Let me tell you about my history with snowblowers… Around 2000 I got a used snowblower from a rummage sale. It was corded, but I had extension cords, so I wasn’t too worried. The seller let me plug it in and test it. It worked! and it was like $15 so I got it.
The first time I tried to use it I went out to the garage, tried to fire it up, and it wouldn’t run. Dead. I took it in the house to work on it in the basement, and no luck. I let it sit in the basement, went outside and shoveled for hours, and tried it later in the day (still in the basement) and it worked fine! After much investigation I discovered it didn’t work well in cold weather. Yeah, a snowblower that didn’t like the cold. I kept it in the basement and used it occasionally but to be honest it was small and under-powered, and I got sick of extension cords.

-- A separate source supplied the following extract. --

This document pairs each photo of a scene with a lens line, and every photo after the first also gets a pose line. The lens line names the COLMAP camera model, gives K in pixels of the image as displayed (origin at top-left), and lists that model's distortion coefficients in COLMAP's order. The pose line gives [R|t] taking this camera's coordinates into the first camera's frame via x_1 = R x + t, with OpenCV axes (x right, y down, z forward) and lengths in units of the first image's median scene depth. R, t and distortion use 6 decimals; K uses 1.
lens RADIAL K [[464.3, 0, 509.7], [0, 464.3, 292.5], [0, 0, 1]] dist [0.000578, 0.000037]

Fast forward to 2013, new house, new places to blow snow away from, including the section between the garage and the alley, and part of the alley. My family has a way of saving old things, even when they get a new one, so someone got a new snowblower and gave me the old one, which was a monster of a blower that my grandfather used to own. This one too, sucked instead of blowed. It was gas powered, but had an electric start, and despite being a large metal beast, seemed to die a lot in heavy snowfall. It also didn’t like to start. And worst of all, I had to pull my car out of the garage just to get it out of the garage. I gave it away last year…

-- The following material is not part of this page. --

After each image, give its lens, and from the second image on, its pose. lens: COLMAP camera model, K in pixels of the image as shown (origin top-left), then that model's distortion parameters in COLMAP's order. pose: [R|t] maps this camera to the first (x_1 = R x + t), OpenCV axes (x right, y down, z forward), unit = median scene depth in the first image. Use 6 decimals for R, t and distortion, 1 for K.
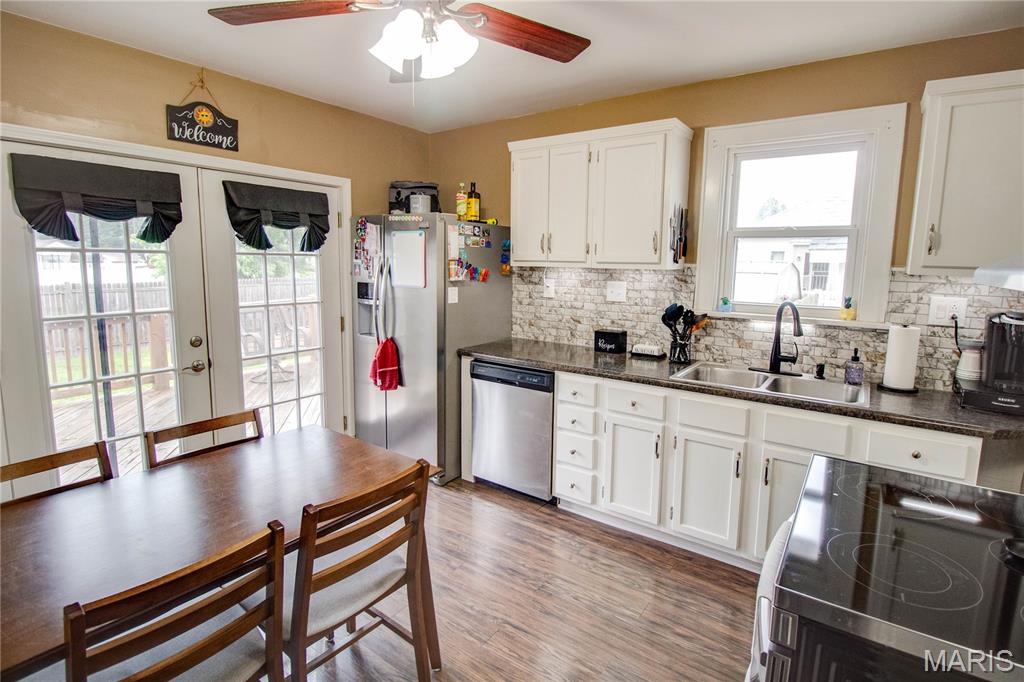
lens RADIAL K [[520.4, 0, 536.9], [0, 520.4, 332.4], [0, 0, 1]] dist [-0.003380, -0.003016]
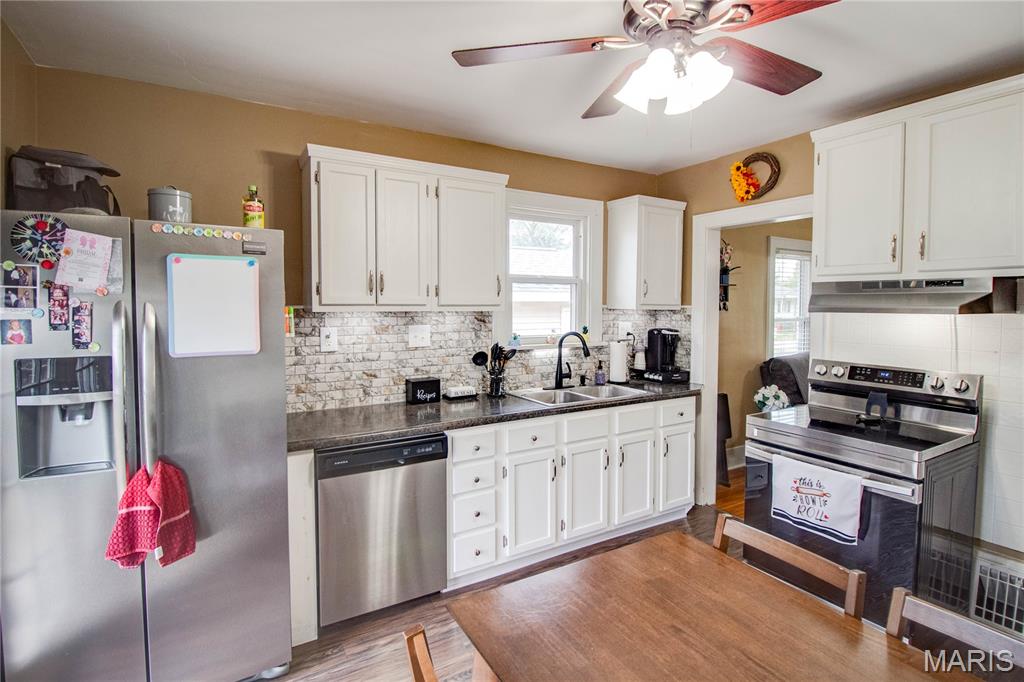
lens RADIAL K [[520.4, 0, 508.5], [0, 520.4, 330.5], [0, 0, 1]] dist [-0.003380, -0.003016]
pose [[0.390629, -0.061557, 0.918488, -0.777098], [0.130630, 0.991371, 0.010885, -0.095816], [-0.911233, 0.115730, 0.395299, 0.604096]]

So instead of using a 20 or 30 year old snowblower that uses gas, and oil, and filters, and all the things I hate, I got an electric snowblower that uses a 40 volt Lithium battery. Battery technology has improved tremendously over the past decades and if I can avoid gas engines and extension cords, I’m all for it.
We now have a G-MAX 40V 20-Inch Cordless Brushless Snow Thrower. I got to use it today and it worked. Cutting the first path took a bit of time, but with a 20 to 40 percent step-over, it did a good job with 15 centimeters of snow. The 4 amp-hour battery was enough to do the sidewalk and most of my two neighbor’s sidewalks, but it ran out of juice before I could do the alley, so I went in the house, charged it to about half-charge while I had breakfast, then did the alley.
I should note that I specifically wanted a “small” blower, and the 20″ model allows me to maneuver it around the cars in the garage with ease. This means I don’t have to move a car into the snow covered alley to clean the alley. It’s a win in my book. It’s also mostly plastic so it’s easy to lift if I do have to carry it, which came in handy getting down the steps to the sidewalk.
This is not a blower that will have you powering through deep snow at a fast walking pace, you’re going slow, or your knocking your step-over rate down quite a bit after the first path, but for the size of it, that’s understandable. I don’t have a 50 foot driveway or the space for a large monster blower, so I’m happy with what we’ve got now… it’s better than shoveling, because to be honest, I’m gettin’ too old for that shit.
I’ll probably get another 4 amp-hour battery, just so I don’t have to recharge mid-job, and with two spare 40 volt batteries in the summer, I may see if I can run my 36 volt Neuton lawn mower with them as well.